Драматург сам дает вполне ясный ответ. Брусковы вовсе не герои и не торжествующие животные, как бы сильно они ни вопияли о своем праве обижать и миловать. Они, по существу, жертвы, трагические жертвы несравненно более сильных самодуров. Собственно, их самодурство – не что иное, как дикий крик в свою очередь жестоко оскорбленной, угнетенной человеческой природы.
Один из героев пьесы Комик XVII века – вполне точный двойник самодура XIX столетия – обращается к своей знакомой – такой же почвенной москвичке – с изумительно красноречивой исповедью насчет своих отношений с сыном, рабски ему послушным:
Совершенно такая же логика и у Брускова, и у Дикого. Они принимаются за издевательство над домочадцами, когда сами попадают в безвыходное положение, когда их собственное самолюбие оскорблено. Тогда они становятся подобны Поприщину и, конечно, требуют знаков подданства. Так же поступают и их жертвы: вконец забитая супруга Кита Китыча оказывается матерью-деспоткой и бросает сыну те самые угрозы, которые сама слышит от мужа; и доводы у нее те же: “Яйца курицу не учат”.
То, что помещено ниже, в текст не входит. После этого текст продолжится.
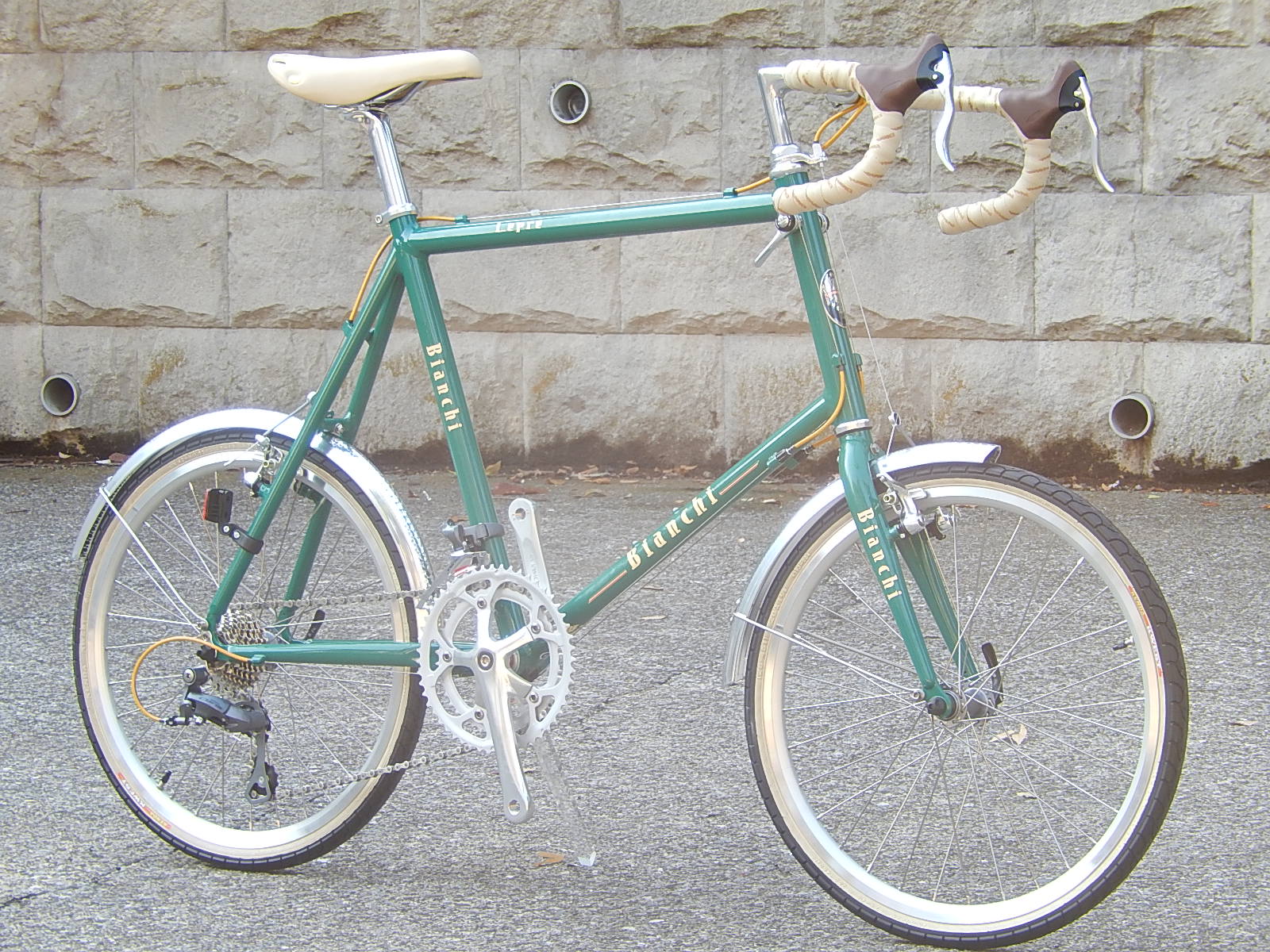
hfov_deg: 14.7
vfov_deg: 11.1
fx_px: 4916
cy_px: 476
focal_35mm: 134
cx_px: 635
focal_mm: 24.1
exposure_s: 1/30
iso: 125
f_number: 5.6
Не остается безответным и сын: он также самодур, только в другой роли – в роли кутилы. Он скромен, но уже намерен запить, а “стоит только начать, – говорит он, – то я чувствую, что вся тятенькина натура покажется”.
Несомненно, и обрушится на какого-нибудь “молодца”, а тот в свою очередь допечет Тишку, пока еще мальчишку, а Тишка выместит свою обиду на беззащитном “стрюцком”, высмеет его лохмотья и слезы; со временем он при первой же возможности заявит: кто я? чего моя нога хочет?
Неразрывна круговая порука рабства и произвола. В эту порочную цепь включено разностороннее воспитание всех жителей темного царства. И попробуйте сыскать здесь виноватого!
Например, Андрей Титыч – юноша, несомненно, симпатичный, добрый и даже благородный. Но он уже заражен недугом: он издевается над каким-то бедняком-учителем, ему нравится, как рядские кричат вслед “ученому”: “Ты, окромя свинячьего, на семь языков знаешь”.
Андрея Титыча стыдят, но он, нисколько не смущаясь, отвечает: “Нельзя нашему брату не смеяться, – потому эти стрюцкие такие дела с нами делают, что смеху подобно… другой весь-то грош стоит, а такого из себя барина доказывает, – и не подступайся – засудит; а дал ему целковый или там больше, глядя по делу, да подпоил, так он хоть спирю плясать пойдет”.
И мы это видим воочию. Если не всякий “барин” готов плясать спирю – то уж непременно за целковый или больше, глядя по делу, продаст и совесть, и закон. Кит Китыч в этом вопросе вполне сходится с сыном: “Уж и ваш-то брат нам солон приходится”, – говорит он барину и просит “пожалеть человеческую душу”.